New music in our mix: Caroline Reese, Pavey Ark, Alvvays, The National, Iron & Wine

We've been playing music by indie singer-songwriter Caroline Reese for several months now, and we're happy to be one of the first radio outlets to hop on Two Horses, her brand-new EP. Reese, who grew up in Reading, Pennsylvania, and now spends most of her off-the-road time in Montana, returned to her home state to make this record on an old farm. The songs and arrangements are more stripped-down than on the album she released earlier this year with her band, The Drifting Fifth. The songs were recorded in about a week's time, she says, and "we kept the performances relaxed and semi-live." Our pick for the New Music bin is "Nicotine," a look back at teenage explorations involving cigarettes, cars and love. It features lap-steel guitar by Brad Hinton, cello by Matt Kolodzieski and backing vocals by another singer-songwriter you've heard on Birch Street Radio, Lizzie No.

Dipping back into the debut release by English band Pavey Ark, we're adding the title track, "Leaf by Leaf," to our playlist this week. "It's a song about our home city, Hull," the band has posted. "It's about optimism, things getting better bit by bit." The band's array of acoustic string instruments is accented nicely on this track by a trumpet feature.

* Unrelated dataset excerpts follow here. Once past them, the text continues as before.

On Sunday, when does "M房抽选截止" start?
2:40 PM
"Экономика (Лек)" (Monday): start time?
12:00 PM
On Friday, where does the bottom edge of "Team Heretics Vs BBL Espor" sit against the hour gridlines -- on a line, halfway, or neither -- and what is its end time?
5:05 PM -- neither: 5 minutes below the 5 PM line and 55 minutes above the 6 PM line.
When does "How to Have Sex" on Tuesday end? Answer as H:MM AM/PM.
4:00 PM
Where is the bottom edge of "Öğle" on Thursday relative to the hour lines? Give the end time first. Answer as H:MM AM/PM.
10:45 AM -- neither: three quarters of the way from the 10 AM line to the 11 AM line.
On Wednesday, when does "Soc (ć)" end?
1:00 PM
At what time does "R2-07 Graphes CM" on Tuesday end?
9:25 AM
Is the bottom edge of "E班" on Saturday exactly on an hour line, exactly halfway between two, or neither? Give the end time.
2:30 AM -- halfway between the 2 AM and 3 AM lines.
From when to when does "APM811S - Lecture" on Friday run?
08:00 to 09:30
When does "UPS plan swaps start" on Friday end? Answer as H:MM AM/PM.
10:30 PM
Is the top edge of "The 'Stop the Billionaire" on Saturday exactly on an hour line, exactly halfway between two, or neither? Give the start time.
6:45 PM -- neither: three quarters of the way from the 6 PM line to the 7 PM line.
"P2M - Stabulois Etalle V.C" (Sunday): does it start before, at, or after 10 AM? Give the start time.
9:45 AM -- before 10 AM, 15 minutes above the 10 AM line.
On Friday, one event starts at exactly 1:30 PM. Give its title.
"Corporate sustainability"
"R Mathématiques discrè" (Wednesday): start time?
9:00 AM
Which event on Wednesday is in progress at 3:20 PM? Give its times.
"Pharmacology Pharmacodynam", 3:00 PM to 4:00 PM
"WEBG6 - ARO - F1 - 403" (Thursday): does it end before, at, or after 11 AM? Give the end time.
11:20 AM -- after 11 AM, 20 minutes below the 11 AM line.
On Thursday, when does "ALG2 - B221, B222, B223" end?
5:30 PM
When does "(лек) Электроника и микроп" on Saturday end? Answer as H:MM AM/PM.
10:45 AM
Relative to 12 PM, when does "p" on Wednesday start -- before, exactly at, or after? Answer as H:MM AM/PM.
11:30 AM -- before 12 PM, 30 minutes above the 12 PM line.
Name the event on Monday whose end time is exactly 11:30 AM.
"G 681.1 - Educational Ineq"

The second album from Toronto's Alvvays, called Antisocialites, came out a few days ago. After previously featuring the early single "In Undertow," we're picking up "Dreams Tonite" - wherein lead singer Molly Rankin looks back on a failed relationship and wonders, "If I saw you on the street, would I have you in my dreams tonight?" In what may be a musical first, this song works in a reference to Eisenhower, to rhyme with hour.

The National's new release, Sleep Well Beast, is being hailed by critics, and while we're not as enraptured as some by the peculiar lyrics and stylings of Matt Berninger and company, we've been enjoying "The System Only Dreams in Total Darkness" along with everyone else. Now we're featuring "Guilty Party," with its remarkably straightforward lyric about a romantic breakup: "It's nobody's fault / No guilty party / We just got nothing / Nothing left to say."

Iron & Wine's new album has a similarly zoological title, Beast Epic, and from that we're pulling another end-of-love song in which the narrator is more willing to place blame. In "Bitter Truth," Sam Beam sings, "Let's be honest, we were strongest till I let you drag me down / I was sorry then, I'm not now."